(Saved entries)
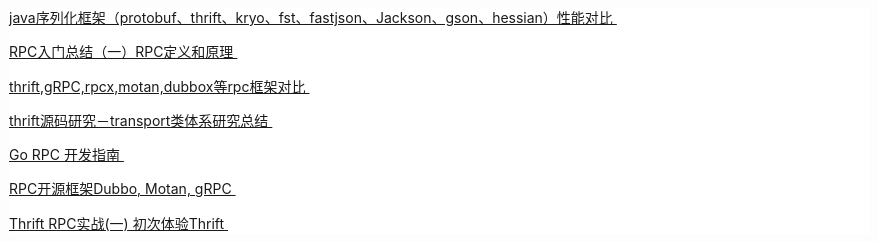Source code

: [java序列化框架（protobuf、thrift、kryo、fst、fastjson、Jackson、gson、hessian）性能对比 ](https://blog.csdn.net/fenglongmiao/article/details/79425218)

[RPC入门总结（一）RPC定义和原理 ](https://blog.csdn.net/kingcat666/article/details/78577079)

[thrift,gRPC,rpcx,motan,dubbox等rpc框架对比 ](http://www.voidcn.com/article/p-mkvzudsr-bpu.html)

[thrift源码研究－transport类体系研究总结 ](https://blog.csdn.net/whycold/article/details/8535932)

[Go RPC 开发指南 ](http://doc.rpcx.site/)

[RPC开源框架Dubbo, Motan, gRPC ](http://www.voidcn.com/article/p-tnbpkvmy-bov.html)

[Thrift RPC实战(一) 初次体验Thrift ](https://www.jianshu.com/p/bfd514fd0d6d)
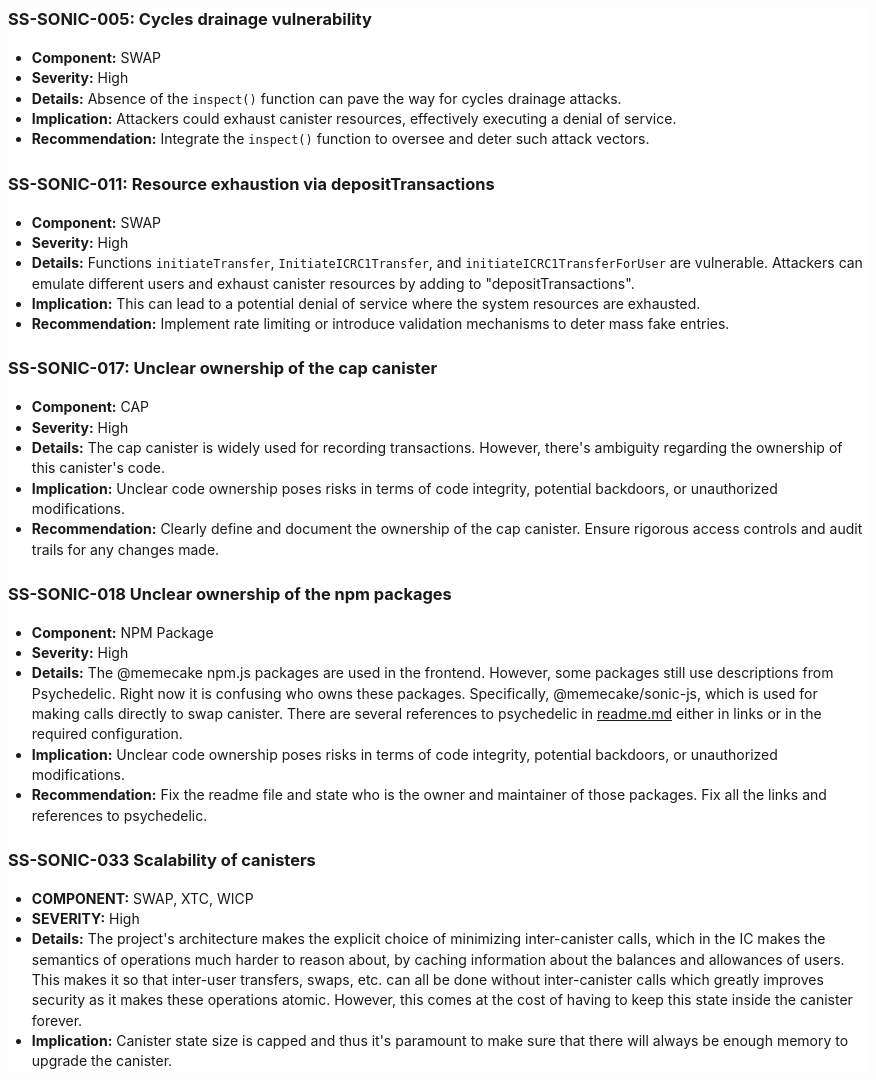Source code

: ### SS-SONIC-005: Cycles drainage vulnerability

- **Component:** SWAP
- **Severity:** High
- **Details:** Absence of the `inspect()` function can pave the way for cycles drainage attacks.
- **Implication:** Attackers could exhaust canister resources, effectively executing a denial of service.
- **Recommendation:** Integrate the `inspect()` function to oversee and deter such attack vectors.

### SS-SONIC-011: Resource exhaustion via depositTransactions

- **Component:** SWAP
- **Severity:** High
- **Details:** Functions `initiateTransfer`, `InitiateICRC1Transfer`, and `initiateICRC1TransferForUser` are vulnerable. Attackers can emulate different users and exhaust canister resources by adding to "depositTransactions".
- **Implication:** This can lead to a potential denial of service where the system resources are exhausted.
- **Recommendation:** Implement rate limiting or introduce validation mechanisms to deter mass fake entries.

### SS-SONIC-017: Unclear ownership of the cap canister

- **Component:** CAP
- **Severity:** High
- **Details:** The cap canister is widely used for recording transactions. However, there's ambiguity regarding the ownership of this canister's code.
- **Implication:** Unclear code ownership poses risks in terms of code integrity, potential backdoors, or unauthorized modifications.
- **Recommendation:** Clearly define and document the ownership of the cap canister. Ensure rigorous access controls and audit trails for any changes made.

### SS-SONIC-018 Unclear ownership of the npm packages

- **Component:** NPM Package
- **Severity:** High
- **Details:** The @memecake npm.js packages are used in the frontend. However, some packages still use descriptions from Psychedelic. Right now it is confusing who owns these packages. Specifically, @memecake/sonic-js, which is used for making calls directly to swap canister. There are several references to psychedelic in [readme.md](http://readme.md/) either in links or in the required configuration.
- **Implication:** Unclear code ownership poses risks in terms of code integrity, potential backdoors, or unauthorized modifications.
- **Recommendation:** Fix the readme file and state who is the owner and maintainer of those packages. Fix all the links and references to psychedelic.

### SS-SONIC-033 Scalability of canisters

- **COMPONENT:** SWAP, XTC, WICP
- **SEVERITY:** High
- **Details:** The project's architecture makes the explicit choice of minimizing inter-canister calls, which in the IC makes the semantics of operations much harder to reason about, by caching information about the balances and allowances of users. This makes it so that inter-user transfers, swaps, etc. can all be done without inter-canister calls which greatly improves security as it makes these operations atomic. However, this comes at the cost of having to keep this state inside the canister forever.
- **Implication:** Canister state size is capped and thus it's paramount to make sure that there will always be enough memory to upgrade the canister.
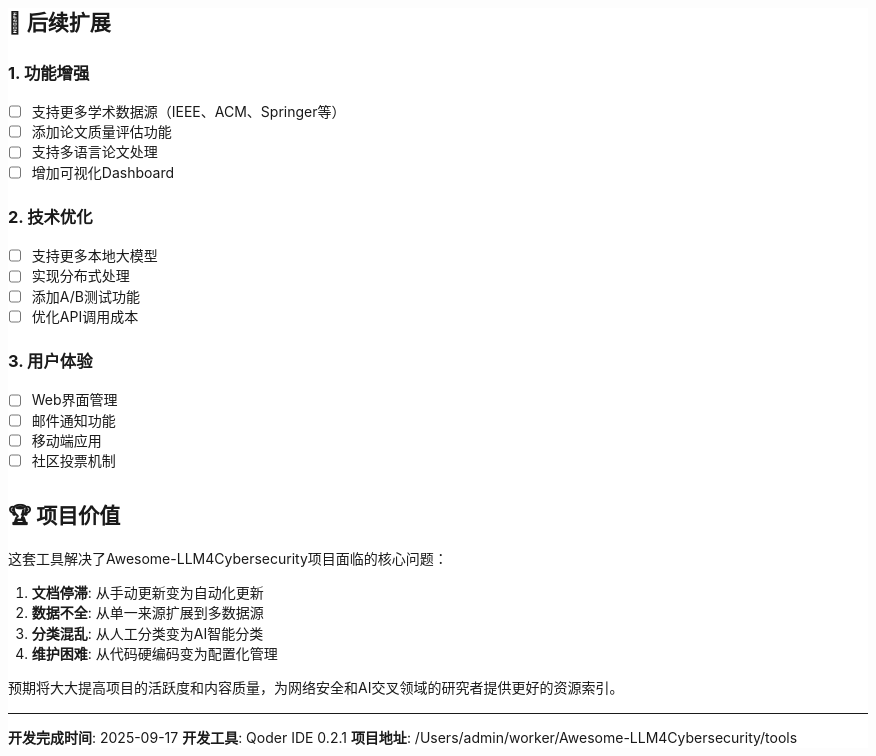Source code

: ## 🔮 后续扩展

### 1. 功能增强
- [ ] 支持更多学术数据源（IEEE、ACM、Springer等）
- [ ] 添加论文质量评估功能
- [ ] 支持多语言论文处理
- [ ] 增加可视化Dashboard

### 2. 技术优化
- [ ] 支持更多本地大模型
- [ ] 实现分布式处理
- [ ] 添加A/B测试功能
- [ ] 优化API调用成本

### 3. 用户体验
- [ ] Web界面管理
- [ ] 邮件通知功能
- [ ] 移动端应用
- [ ] 社区投票机制

## 🏆 项目价值

这套工具解决了Awesome-LLM4Cybersecurity项目面临的核心问题：

1. **文档停滞**: 从手动更新变为自动化更新
2. **数据不全**: 从单一来源扩展到多数据源
3. **分类混乱**: 从人工分类变为AI智能分类
4. **维护困难**: 从代码硬编码变为配置化管理

预期将大大提高项目的活跃度和内容质量，为网络安全和AI交叉领域的研究者提供更好的资源索引。

---

**开发完成时间**: 2025-09-17
**开发工具**: Qoder IDE 0.2.1
**项目地址**: /Users/admin/worker/Awesome-LLM4Cybersecurity/tools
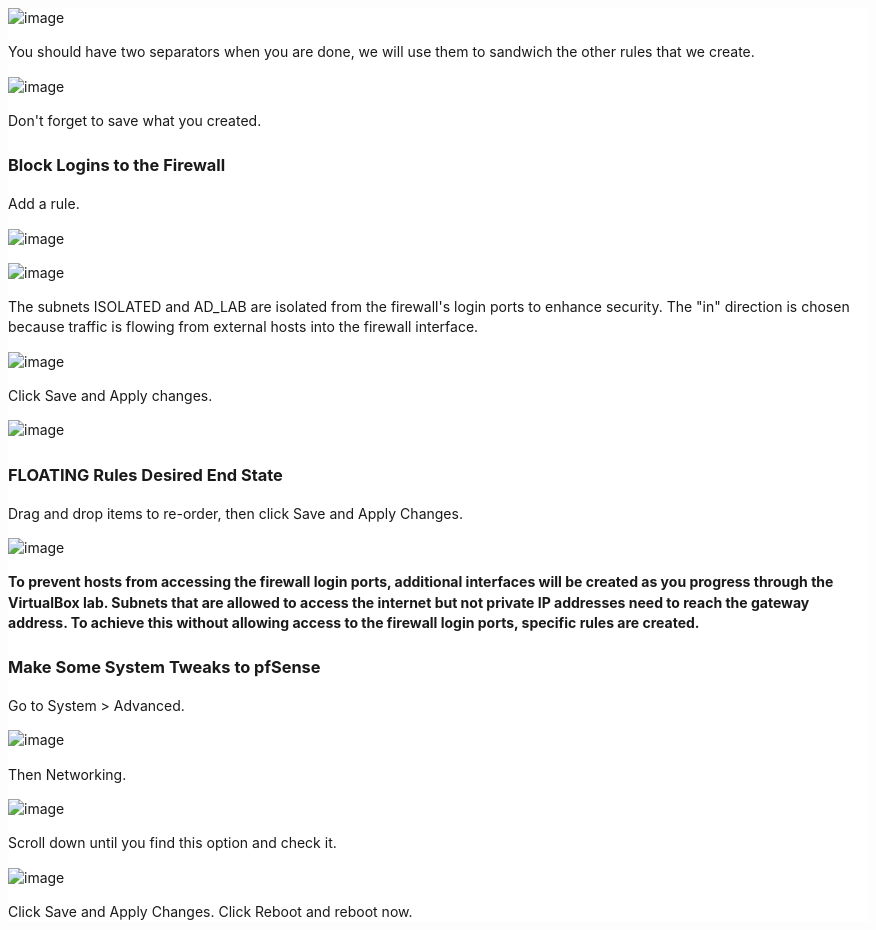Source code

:![image](https://github.com/user-attachments/assets/1bc1957f-3550-4f6a-a8c4-2c7b6d8778c5)

You should have two separators when you are done, we will use them to sandwich the other rules that we create.

![image](https://github.com/user-attachments/assets/aa9127bd-e1c4-47ff-b04b-fd5d4f644dc9)

Don't forget to save what you created.

### Block Logins to the Firewall

Add a rule.

![image](https://github.com/user-attachments/assets/b34e2ea1-ab27-4dcd-a6ec-0aba4839348e)

![image](https://github.com/user-attachments/assets/ddde4107-32c5-4d1f-8691-c952f0eed999)

The subnets ISOLATED and AD_LAB are isolated from the firewall's login ports to enhance security. The "in" direction is chosen because traffic is flowing from external hosts into the firewall interface.

![image](https://github.com/user-attachments/assets/5240f215-a47b-4479-8a25-295e3a340417)

Click Save and Apply changes.

![image](https://github.com/user-attachments/assets/2936151e-28c2-4105-b561-dc94fc86df5d)

### FLOATING Rules Desired End State

Drag and drop items to re-order, then click Save and Apply Changes.

![image](https://github.com/user-attachments/assets/efdb2193-6a39-4d8e-81be-d76b396d1223)

**To prevent hosts from accessing the firewall login ports, additional interfaces will be created as you progress through the VirtualBox lab. Subnets that are allowed to access the internet but not private IP addresses need to reach the gateway address. To achieve this without allowing access to the firewall login ports, specific rules are created.**

### Make Some System Tweaks to pfSense

Go to System > Advanced.

![image](https://github.com/user-attachments/assets/a2199be8-544f-4688-9109-3fd44c28d47f)

Then Networking.

![image](https://github.com/user-attachments/assets/a3ae6783-b1d0-4961-9e87-db9835445ecf)

Scroll down until you find this option and check it.

![image](https://github.com/user-attachments/assets/313f82d4-2e26-4f65-ad4f-f641c3c142bc)

Click Save and Apply Changes. Click Reboot and reboot now.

→ WORK ORDER
Please rewrite the lines starting at the first one and ending at the line containing "### SS-SONIC-011: Resource", swapping "Recommendation" for "Suggested fix" and keeping everything else the same. Leave out the pictures.

→ YOUR RESPONSE
Source code

: [java序列化框架（protobuf、thrift、kryo、fst、fastjson、Jackson、gson、hessian）性能对比 ](https://blog.csdn.net/fenglongmiao/article/details/79425218)

[RPC入门总结（一）RPC定义和原理 ](https://blog.csdn.net/kingcat666/article/details/78577079)

[thrift,gRPC,rpcx,motan,dubbox等rpc框架对比 ](http://www.voidcn.com/article/p-mkvzudsr-bpu.html)

[thrift源码研究－transport类体系研究总结 ](https://blog.csdn.net/whycold/article/details/8535932)

[Go RPC 开发指南 ](http://doc.rpcx.site/)

[RPC开源框架Dubbo, Motan, gRPC ](http://www.voidcn.com/article/p-tnbpkvmy-bov.html)

[Thrift RPC实战(一) 初次体验Thrift ](https://www.jianshu.com/p/bfd514fd0d6d)
Source code

: ### SS-SONIC-005: Cycles drainage vulnerability

- **Component:** SWAP
- **Severity:** High
- **Details:** Absence of the `inspect()` function can pave the way for cycles drainage attacks.
- **Implication:** Attackers could exhaust canister resources, effectively executing a denial of service.
- **Suggested fix:** Integrate the `inspect()` function to oversee and deter such attack vectors.

### SS-SONIC-011: Resource exhaustion via depositTransactions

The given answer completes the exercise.